Она бочком подкралась к ближайшему крепкому дереву с длинными ланцетными листочками, протянула изрисованную Ангелом руку…
— Стоп. — Лизино запястье перехватила железная мужская ладонь. — Попалась.
— Что? Что такое? В чем проблема? Я ничего не сделала! — затараторила Лиза, пытаясь высвободить руку из стальных пальцев. — И вообще, я повелительница Святого Котца и особо важный агент особо важного Седьмого отделения Личной Канцелярии Её Величества, между прочим!
— Знаю. Потому и остановил. Чтобы не позорила Личную Канцелярию.
Жесткий обруч разжался. Лиза выдернула пострадавшую конечность и гневно посмотрела на обидчика.

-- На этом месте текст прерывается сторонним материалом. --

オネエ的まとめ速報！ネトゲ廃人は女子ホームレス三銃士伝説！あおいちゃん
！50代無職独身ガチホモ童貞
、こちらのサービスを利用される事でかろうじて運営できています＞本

Если бы у Конана-варвара был сын, и этот сын добыл бы себе в бою Разумный Перстень, научился бы говорить по-русски, постригся бы ежиком, нацепил бы на себя коричневые экокожаные штаны и такую же куртку в молниях и нашивках, — то этот воображаемый сын казался бы жалким хлюпиком, бледной копией того атлета, что стоял сейчас перед ней. Черты лица — будто высечены из гранита, который применялся при строительстве знаменитых петербургских набережных; ярко-синие глаза находились сантиметрах в тридцати над Лизой — а она и сама была не маленькая, в лучшие годы метр семьдесят, между прочим.
— А я вас видела, — с вызовом сказала Лиза, баюкая ноющее запястье, — в Доме Офице… то есть в Офицерском собрании. Вы в тренажерном зале живете, что ли? С «бабочки» не слезаете. Лавры «Мистера Вселенная» покоя не дают?
Атлет ухмыльнулся — словно трещины пошли по камню. И удовлетворенно поиграл гигантскими мышцами, рельефными даже под теплой курткой.
— Бойкая девочка, — прогудел он. — Деревья портит, специальному агенту Третьего отделения хамит. Я сразу понял, что ты бойкая. Как только ты в нашей Канцелярии появилась.
— Ну прекрасно, — с сарказмом сказала Лиза, поправляя шляпу и досадуя на нежданное препятствие в виде двухметрового блюстителя порядка. — Очень благодарна за столь изысканный комплимент и пристальное внимание к моей скромной персоне. Но мне срочно пора по делам. Чего вы вообще ко мне привязались?
— Задание: встретить тебя, Елизавета, — бесстрастно отозвался атлет. — И проводить к самолету. Вместе будем вести расследование.